With phonological testing, we want to think about what processes are tested and how many opportunities the child gets to produce those processes. In 2015, Kirk and Vigeland looked at 11 different error patterns:
- Final Consonant Deletion
- Weak Consonant Deletion
- Cluster Reduction*
- Prevocalic Voicing
- Velar Fronting*
- Postvocalic Devoicing
- Palatal Fronting
- Stopping of Fricatives & Affricates*
- Gliding of Liquids (/l/ & /r/)
They looked for these patterns in both initial and final position of words. But, some of these patterns will only apply for one of those positions. For example, final consonant deletion only occurs in word final position. It obviously does not occur in word initial position.
They first asked, “Does the test provide four or more opportunities for each of those 11 error patterns?" Figure 4 shows that children are getting, in many of the tests, quite a few opportunities to produce those 11 error patterns.

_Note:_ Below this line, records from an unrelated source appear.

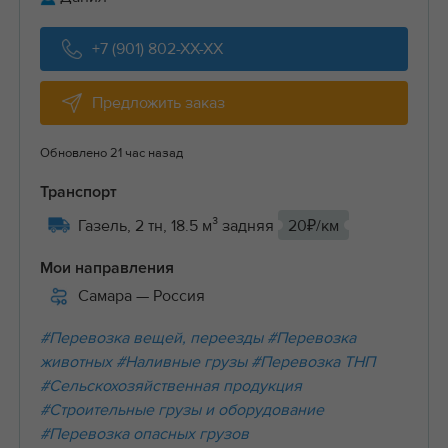
+7 (901) 802-XX-XX
Предложить заказ
Обновлено 21 час назад
Транспорт
Газель, 2 тн, 18.5 м³ задняя
20₽/км
Мои направления
Самара
— Россия
#Перевозка вещей, переезды
#Перевозка
животных
#Наливные грузы
#Перевозка ТНП
#Сельскохозяйственная продукция
#Строительные грузы и оборудование
#Перевозка опасных грузов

Figure 4. Diagnostic accuracy and coverage data for phonological testing on the CAAP.
But, if you look at the research on speech sound disorders as a whole, we know that children with speech sound disorders tend to engage in more idiosyncratic processes. They also tend to use backing and initial consonant deletion with more frequency than typically developing children. I found it interesting that in this article, the researchers did not look at whether the tests tested for these more unusual patterns, which tend to be the hallmarks of children with speech sound disorders. That's just my personal thoughts of, "Well, these patterns are great but what about some of the patterns that tend to be more of a red flag indicating a true disorder such as initial consonant deletion and backing?" Those two patterns tend to be used with much more frequency by kids with speech sound disorders. Again, we just have to be very thoughtful and critical when we're using these tests.
The two tests that they identified were the DEAP and the CAAP-2 that have diagnostic accuracy. In regards to coverage, the DEAP tests nine error patterns. It has less than four opportunities for cluster reduction in word final position, velar fronting in word initial position, gliding of /l/ and /r/, derhoticization and deaffrication. The CAAP-2 also assesses nine error patterns. It has less than four opportunities for cluster reduction in word final position, velar fronting in word initial position, gliding of /l/ and /r/, derhoticization and deaffrication.
Dialect Considerations (Flipsen & Ogiela, 2015)
In Flipsen and Ogiela’s 2015 article that reviewed 10 tests of single-word production, they asked, "Did the test developer discuss the issue of dialect and its potential influence on test scores?" They found that of the 10 tests, four of them did not address the issue at all, which is particularly concerning. Of the six that did address dialect, five manuals simply stated that clinicians need to be aware that dialect could affect scoring and interpretation. My thought is, "Well, it’s nice that you said it, but what do I do as a clinician? How do I score these items? What do I do with it?"